Iceland is actively involved in the global multilateral system, international development cooperation and bilateral cooperation. In the first years following 1940, the Foreign Service focused on establishing diplomatic relations with neighbouring countries while negotiating agreements related to trade, air transport and defence, and strengthening cultural ties regionally.
In the first decade of the Foreign Service, Iceland joined the World Bank as a founding member in 1945, the United Nations in 1946, a year after the organisation was founded, and as a founding member of the North Atlantic Treaty Organisation (NATO) in 1949.
Free trade relations and regional co-operation have always been an important pillar of Iceland’s foreign policy.

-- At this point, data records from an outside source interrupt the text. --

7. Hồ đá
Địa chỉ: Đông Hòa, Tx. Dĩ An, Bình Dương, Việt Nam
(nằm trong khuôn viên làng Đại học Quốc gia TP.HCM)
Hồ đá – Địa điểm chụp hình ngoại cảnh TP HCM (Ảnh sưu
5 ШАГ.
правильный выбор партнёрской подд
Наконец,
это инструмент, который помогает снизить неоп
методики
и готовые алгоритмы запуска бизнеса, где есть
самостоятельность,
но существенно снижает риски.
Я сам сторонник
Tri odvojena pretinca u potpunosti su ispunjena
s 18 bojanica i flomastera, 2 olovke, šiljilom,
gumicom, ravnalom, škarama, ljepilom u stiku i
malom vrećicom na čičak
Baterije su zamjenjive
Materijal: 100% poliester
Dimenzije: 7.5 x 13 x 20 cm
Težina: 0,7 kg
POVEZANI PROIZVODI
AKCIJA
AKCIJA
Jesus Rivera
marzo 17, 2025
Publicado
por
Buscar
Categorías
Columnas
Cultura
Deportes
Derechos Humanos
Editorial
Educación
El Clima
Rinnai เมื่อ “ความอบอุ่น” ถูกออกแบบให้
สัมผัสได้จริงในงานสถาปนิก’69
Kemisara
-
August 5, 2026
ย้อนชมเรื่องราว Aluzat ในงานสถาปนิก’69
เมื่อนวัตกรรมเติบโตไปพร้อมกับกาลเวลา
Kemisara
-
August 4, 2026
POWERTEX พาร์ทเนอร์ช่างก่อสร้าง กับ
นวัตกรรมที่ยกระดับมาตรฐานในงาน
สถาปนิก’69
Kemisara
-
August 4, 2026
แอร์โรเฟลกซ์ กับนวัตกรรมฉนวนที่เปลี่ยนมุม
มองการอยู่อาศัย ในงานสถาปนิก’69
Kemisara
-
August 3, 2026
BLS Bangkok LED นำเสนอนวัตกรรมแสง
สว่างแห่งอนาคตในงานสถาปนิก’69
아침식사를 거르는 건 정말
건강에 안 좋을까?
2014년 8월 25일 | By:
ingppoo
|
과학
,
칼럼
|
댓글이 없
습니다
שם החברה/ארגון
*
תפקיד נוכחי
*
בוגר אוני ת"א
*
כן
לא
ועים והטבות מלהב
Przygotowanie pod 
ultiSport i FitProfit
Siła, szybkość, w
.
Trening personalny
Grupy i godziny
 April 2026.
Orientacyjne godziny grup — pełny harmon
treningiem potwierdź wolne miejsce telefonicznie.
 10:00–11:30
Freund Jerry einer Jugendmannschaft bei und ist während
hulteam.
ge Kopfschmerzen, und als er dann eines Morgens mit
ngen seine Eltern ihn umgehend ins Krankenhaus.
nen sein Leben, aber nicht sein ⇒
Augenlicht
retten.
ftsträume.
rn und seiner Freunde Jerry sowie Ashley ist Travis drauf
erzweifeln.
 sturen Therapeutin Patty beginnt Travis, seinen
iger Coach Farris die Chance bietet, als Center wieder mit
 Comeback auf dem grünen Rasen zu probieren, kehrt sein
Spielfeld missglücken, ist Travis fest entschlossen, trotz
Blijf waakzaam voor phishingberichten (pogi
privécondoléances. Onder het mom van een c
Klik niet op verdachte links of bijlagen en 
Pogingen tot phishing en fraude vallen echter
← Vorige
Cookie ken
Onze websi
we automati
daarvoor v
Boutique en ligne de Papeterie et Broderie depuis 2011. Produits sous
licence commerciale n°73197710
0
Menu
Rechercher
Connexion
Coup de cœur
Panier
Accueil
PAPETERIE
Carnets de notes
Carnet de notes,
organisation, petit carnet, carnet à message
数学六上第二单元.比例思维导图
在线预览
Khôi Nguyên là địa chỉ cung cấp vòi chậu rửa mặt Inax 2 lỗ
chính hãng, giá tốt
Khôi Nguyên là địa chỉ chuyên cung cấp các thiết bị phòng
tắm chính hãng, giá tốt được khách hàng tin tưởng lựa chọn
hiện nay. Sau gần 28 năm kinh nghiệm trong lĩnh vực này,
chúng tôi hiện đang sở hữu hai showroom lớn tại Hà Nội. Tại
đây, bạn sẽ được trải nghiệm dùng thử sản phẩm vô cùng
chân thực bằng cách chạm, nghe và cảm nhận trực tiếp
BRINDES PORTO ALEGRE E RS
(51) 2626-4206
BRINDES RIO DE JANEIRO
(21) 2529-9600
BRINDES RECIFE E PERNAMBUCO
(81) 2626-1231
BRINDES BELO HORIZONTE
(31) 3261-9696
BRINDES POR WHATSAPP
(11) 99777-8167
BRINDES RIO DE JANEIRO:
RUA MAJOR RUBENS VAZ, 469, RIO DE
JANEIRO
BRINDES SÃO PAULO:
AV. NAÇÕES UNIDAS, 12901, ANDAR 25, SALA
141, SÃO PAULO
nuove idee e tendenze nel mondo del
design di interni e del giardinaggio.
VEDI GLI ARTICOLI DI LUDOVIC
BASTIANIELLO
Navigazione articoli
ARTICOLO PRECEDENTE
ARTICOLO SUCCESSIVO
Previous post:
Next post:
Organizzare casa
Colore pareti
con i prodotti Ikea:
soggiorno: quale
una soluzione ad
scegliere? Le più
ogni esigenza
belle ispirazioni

In 1970 Iceland joined the European Free Trade Association (EFTA) and signed the Agreement on the European Economic Area (EEA) in 1992. Throughout the years Iceland has also played an active role within the Nordic Council of Ministers and the Arctic Council. In addition to that, Iceland is engaged as a member of several other international organisations such as the Council of Europe, OECD, OSCE, and WTO, as well as funds, agencies and other entities of the UN system. Over the past couple of decades Iceland’s foreign policy priorities have focused on promoting gender equality, human rights and sustainable development.
This year also marks the centennial of the Icelandic Embassy in Copenhagen, which was opened in 1920, following the 1918 Union Act with Denmark. Leading up to the establishment of the Republic of Iceland in 1944, a Consulate General was opened in New York in 1940, followed by embassies in London and Stockholm the same year, the embassy in Washington in 1941 and the embassy in Moscow in 1944. Today Iceland has 26 diplomatic missions in 21 countries around the world and 240 Honorary Consuls in over 90 countries. Furthermore, six ambassadors are based in Reykjavik, accredited to a number of countries.
To mark the 80th anniversary of the Foreign Service, the Ministry has launched a historical overview on the website of the Government of Iceland (only available in Icelandic).